Only characters in the Basic or Latin-1 blocks of type Letter, Digit, or Whitespace.

A list of Unicode Block Names is available on the Web.

3.8.2 Analyzing a Data Set

After creating and configuring an analysis profile, you can use the profile to analyze selected data set instances. You can use the analysis profile to analyze several different aspects of an application’s data at once to determine how closely the data follows your defined rules for format and content.

IMPORTANT:You should make sure the connection’s schema map is correct before attempting an analysis. If none of the tested attributes are mapped, the analysis does not run. If some of the attributes are mapped, the analysis runs but you get only partial results.

To analyze a data set:

  1. In the Project View, browse to the analysis profile you want to run.

  2. Right-click the Analysis Profile object, then select Analyze.

    Alternatively, you can click the Analyze data icon in the Analysis Profile editor for the appropriate analysis profile.

  3. In the Analyze Data Sets dialog box, select the data set instances against which you want to run the analysis.

    When you select a data set instance, Analyzer reviews the analysis attributes to make sure they are properly mapped to the Application schema, and that they exist and are valid in the selected data set definition.

    If all checks return successfully, Analyzer displays a green icon next to that data set definition.

    If any check returns with one or more issues, Analyzer displays a yellow or red icon next to that data set definition.
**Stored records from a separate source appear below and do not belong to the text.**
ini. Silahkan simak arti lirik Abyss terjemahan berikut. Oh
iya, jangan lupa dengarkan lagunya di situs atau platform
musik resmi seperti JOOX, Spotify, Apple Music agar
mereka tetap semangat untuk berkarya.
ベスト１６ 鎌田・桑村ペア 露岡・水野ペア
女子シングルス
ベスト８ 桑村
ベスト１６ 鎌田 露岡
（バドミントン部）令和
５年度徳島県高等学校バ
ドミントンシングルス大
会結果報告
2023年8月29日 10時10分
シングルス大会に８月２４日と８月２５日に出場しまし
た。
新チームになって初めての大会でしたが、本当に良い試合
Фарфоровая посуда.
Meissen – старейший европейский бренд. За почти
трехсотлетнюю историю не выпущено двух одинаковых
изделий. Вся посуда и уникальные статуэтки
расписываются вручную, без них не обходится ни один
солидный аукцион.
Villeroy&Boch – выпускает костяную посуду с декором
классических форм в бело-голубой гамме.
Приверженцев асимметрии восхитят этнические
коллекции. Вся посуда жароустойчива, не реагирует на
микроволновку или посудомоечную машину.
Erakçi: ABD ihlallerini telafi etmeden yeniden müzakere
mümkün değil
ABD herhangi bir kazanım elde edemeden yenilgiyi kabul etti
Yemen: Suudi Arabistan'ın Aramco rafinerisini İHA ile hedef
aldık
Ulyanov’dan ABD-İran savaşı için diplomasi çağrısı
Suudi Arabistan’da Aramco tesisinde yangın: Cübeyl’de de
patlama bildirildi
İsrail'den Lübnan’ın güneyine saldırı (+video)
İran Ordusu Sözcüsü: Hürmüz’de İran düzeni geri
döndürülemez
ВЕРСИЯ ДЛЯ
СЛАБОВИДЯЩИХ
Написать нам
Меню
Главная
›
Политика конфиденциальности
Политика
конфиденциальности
Click the icon for more information about the issues Analyzer has encountered.

  4. (Optional) Click the Sample Rate icon to specify a sample rate for the analysis profile.

    This opens the Sample Rate Selector dialog box, from which you can select one of four sampling options:

    All Records: (Default) Analyzer analyzes all records in the data set.

    Number: Analyzer analyzes the specifies number of records, starting at the beginning of the data set.

    Time: Analyzer analyzes data set records for the specified number of minutes. This might be useful with very large data sets and large or complex analysis profiles.

    Sample every nth record: Analyzer analyzes every nth record in the data set. For example, specifying a value of 3 instructs Analyzer to analyze every third record.

    NOTE:The following metrics bypass the sample rate setting, and always query all records: Populated Field, Pattern Frequency, Empty Field, and Unique Values.

  5. In the Analysis Results view, select an individual attribute to see both graphical and detailed results of the analysis for that attribute.